READING TEXT:
- - -

But there is an arrhythmic poetry in the notion that King’s final recognition went this way rather than while he was alive. The nation caught on to him late, if at all, and while he was the voice of all things Bay Area sports for 43 years between the Warriors, Raiders and A’s, he was happily non-telegenic, and thoroughly content with living outside the troika of national broadcasting circles (New York, Los Angeles, Chicago) of the time.

He did want to be thought of as he is today by a larger audience, because he was a man with a healthy respect for his own talent and work ethic, but he knew the deal when he took it, and he took it happily. He was allowed to be himself by three separate owners (which is three over the current national average, given that broadcasters are now given a daily party line that must be adhered to), and he took full advantage. Talent gets you that kind of freedom, and obstinacy in the face of control allows you to use it fearlessly.

And now it’s been noticed, ironically enough in the sport most people thought was his third best. The NBA’s Curt Gowdy Award, given since 1990, includes many of his contemporaries (Chick Hearn, Johnny Most, Al McCoy, Joe Tait, Bill Schonely, et. al.) but not him, and the NFL’s Pete Rozelle Radio-Television Award, given since 1989, is almost exclusively reserved for network TV announcers, though some of King’s radio compatriots (Buffalo’s Van Miller and Pittsburgh’s Myron Cope) have also won.

But baseball embraced the Internet vote first, and King got consistent support from Bay Area fans who kept his name alive through a number of failed attempts when the voting was done by the public; he won under a new system in which winners are selected by a 17-person panel, which many people thought was not his best constituency.

If King were alive and still active, he would have been properly appreciative, though one should not have been surprised had he pulled a Bob Dylan with the Nobel Prize people and skipped the induction ceremony next July: “Thanks for the award, but I’ll have been in New York the week before and I’m taking that weekend off to sit on the boat. Give (Hall of Fame director) Jeff Idelson a ‘Holy Toledo!’ for me, and pass that bottle over here.”

It’s how we would want him to want it, anyway.

BILL KING: 1927-2005 / Erudite voice of Bay Area sports

David Bush, Chronicle Staff Writer

Published 4:00 am, Wednesday, October 19, 2005

Bill King, who described in his distinctive rapid-fire style some of the greatest moments in Bay Area sports history and connected with generations of local sports fans, has died.

King, 78, died in San Leandro Hospital early Tuesday morning of a pulmonary embolism. He underwent surgery on Friday to repair his artificial hip but developed a blood clot.

- - -

EXERCISE 1:
From the text about Bill King, reproduce the part that opens with the words containing "David Bush, Chronicle" and closes with "a blood clot.".
EXERCISE 2:
According to the text about Bill King, what did he die of?

- - -

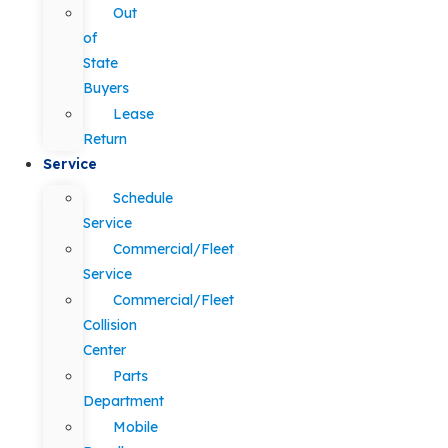
Out
of
State
Buyers
Lease
Return
Service
Schedule
Service
Commercial/Fleet
Service
Commercial/Fleet
Collision
Center
Parts
Department
Mobile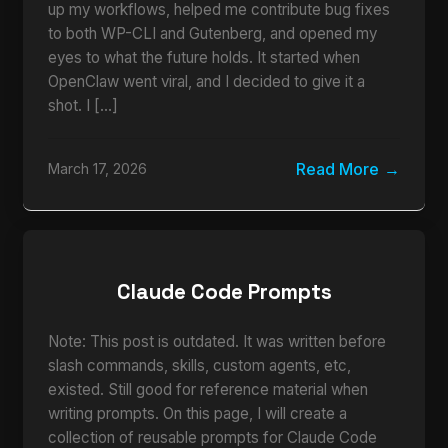
up my workflows, helped me contribute bug fixes
to both WP-CLI and Gutenberg, and opened my
eyes to what the future holds. It started when
OpenClaw went viral, and I decided to give it a
shot. I […]
Read More
March 17, 2026
Claude Code Prompts
Note: This post is outdated. It was written before
slash commands, skills, custom agents, etc,
existed. Still good for reference material when
writing prompts. On this page, I will create a
collection of reusable prompts for Claude Code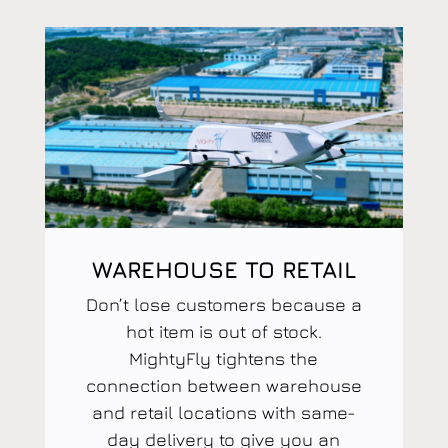
WAREHOUSE TO RETAIL
Don’t lose customers because a
hot item is out of stock.
MightyFly tightens the
connection between warehouse
and retail locations with same-
day delivery to give you an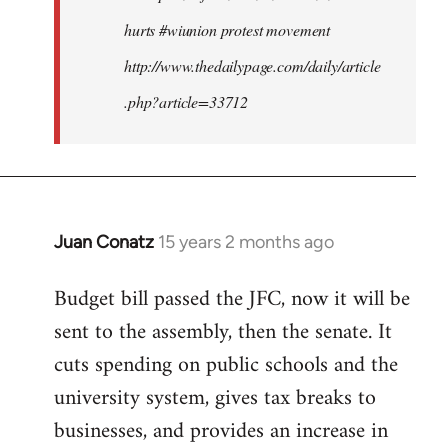
hurts #wiunion protest movement
http://www.thedailypage.com/daily/article
.php?article=33712
Juan Conatz
15 years 2 months ago
In
reply
Budget bill passed the JFC, now it will be
to
sent to the assembly, then the senate. It
Welcome
by
cuts spending on public schools and the
libcom.org
university system, gives tax breaks to
businesses, and provides an increase in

- - -

EXERCISE SOLUTION 1:
David Bush, Chronicle Staff Writer

Published 4:00 am, Wednesday, October 19, 2005

Bill King, who described in his distinctive rapid-fire style some of the greatest moments in Bay Area sports history and connected with generations of local sports fans, has died.

King, 78, died in San Leandro Hospital early Tuesday morning of a pulmonary embolism. He underwent surgery on Friday to repair his artificial hip but developed a blood clot.

EXERCISE SOLUTION 2:
A pulmonary embolism.